Update: No VP announcement, thought an Obama-Bayh ticket is still possible. One drawback: Republican governor Mitch Daniels is likely to win a second term, thanks to his almost unlimited campaign chest. Should Bayh become VP, Daniels would get to appoint his successor.
Barack Obama is coming to Elkhart Wednesday morning (August 6), and there's speculation that he may announce Indiana Senator Evan Bayh as his running mate. If that's true, he'll be following a hallowed tradition in American politics--a Hoosier vice presidential candidate.
I won't be there--I'll be in Davenport, Iowa, trying to catch up on my sleep, and then heading for work on the second shift at Galesburg, Illinois. But I'll be there in spirit. And just maybe, A Hoosier running mate may be the key to Obama's success.

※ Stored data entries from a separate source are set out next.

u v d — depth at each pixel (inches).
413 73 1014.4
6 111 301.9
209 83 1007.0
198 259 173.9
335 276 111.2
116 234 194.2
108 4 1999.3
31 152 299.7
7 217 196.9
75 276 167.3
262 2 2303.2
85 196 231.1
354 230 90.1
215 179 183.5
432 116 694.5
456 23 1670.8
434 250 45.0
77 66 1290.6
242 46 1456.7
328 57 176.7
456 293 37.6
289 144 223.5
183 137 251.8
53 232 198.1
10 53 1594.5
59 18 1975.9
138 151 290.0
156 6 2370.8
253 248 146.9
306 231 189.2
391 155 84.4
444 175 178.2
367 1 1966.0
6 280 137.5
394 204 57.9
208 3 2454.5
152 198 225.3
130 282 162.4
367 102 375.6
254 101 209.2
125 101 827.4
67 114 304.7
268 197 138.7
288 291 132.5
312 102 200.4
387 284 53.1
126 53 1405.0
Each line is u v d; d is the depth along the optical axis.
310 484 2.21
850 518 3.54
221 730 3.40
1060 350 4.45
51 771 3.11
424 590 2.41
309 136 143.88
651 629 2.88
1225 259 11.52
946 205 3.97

The first Indiana vice president was Schuyler Colfax of South Bend, who had been Speaker of the House before agreeing to be Ulysses S. Grant's running mate in 1868. He was dropped from the ticket in 1872 because of his connection with the Crédit Mobilier of America scandal. While Colfax was never formally charged, the scandal ended his politcal career; he spent his final years giving lectures about the assassination of Abraham Lincoln. He died January 13, 1885, of a heart attack, in a Mankato, Minnesota railway station, after walking nearly a mile in minus 30 degree (Fahrenheit) weather.
After the end of Reconstruction, Indiana was one of three swing states. The Democrats controlled the "Solid South" once the black vote had been suppressed, while Republicans could count on New England the Plains, and most of the upper Midwest. Whichever party took New York and either Indiana or Ohio would win the presidency. Indiana, being the smallest of the swing states, was more likely to get the vice presidential candidate.
Thomas Hendricks had been a congressman, senator, and Indiana governor before becoming Grover Cleveland's running mate in 1884. In 1872 he had received 42 electoral votes for president because Horace Greeley, the Democratic candidate, died after the November election, but before the Electoral College met. He ran for vice president in 1876 with Samuel Tilden, who won the popular vote, but lost in the Electoral College in what many believed to be a stolen election. Hendricks was a conservative Democrat with pro-southern views. His legacy as vice president is negligible, as he died just a few months after taking office. Cleveland was defeated in the 1888 election (though winning the popular vote) by Benjamin Harrison--the only Hoosier to win the presidency.
The third Hoosier VP was Charles Warren Fairbanks, the who was a U.S. senator until he became Theodore Roosevelt's vice president in 1904. The "Indiana Icicle," was a contrast to the ebullient president. His reputation as a teetotaler came to an end during his term, as "Lemonade Charlie" was seen drinking a Manhattan cocktail. Thereafter, he was "Cocktail Charlie." His name lives on, perhaps appropriately, in the city of Fairbanks, Alaska. In 1912, he ran for vice president with Charles Evans Hughes. Unfortunately for him, the Democrats nominated another Hoosier for the second office.
Thomas Riley Marshall, of Columbia City, Indiana, served as vice president for both of Woodrow Wilson's terms. As governor of Indiana, he had pushed through a child labor law, opposed Indiana's sterilization law, and opposed capital punishment, but most of his progressive legislation was thwarted in the legislature.
While Wilson kept Marshall on as vice president during his second term, the two men did not get on well; Marshall had little influence on the president. But he had some great one-liners. His most famous was when he was presiding over the Senate. After sitting through an interminable speech about "what this country needs," he is reputed to have said to the clerk, "What this country really needs is a good five cent cigar." Of his home state he said, "Indiana is the mother of Vice Presidents, home of more second-class men than any other state."
After 1920, Indiana became a solidly Republican state. Since the Franklin Roosevelt landslide of 1936, the last time the Hoosier State supported a Democrat for president was in the Johnson landslide of 1964. The only Hoosier VP since Marshall, of course, was Dan Quayle, whom George H. W. Bush chose for his youth and conservatism, not because he was from Indiana.
If Obama does name Evan Bayh as his running mate, Indiana could once again be a swing state. I'm convinced that had Al Gore made Bayh is running mate in 2000, he'd be finishing his second term. Barack Obama would do well to go to the Mother of Vice Presidents for the second spot on his ticket.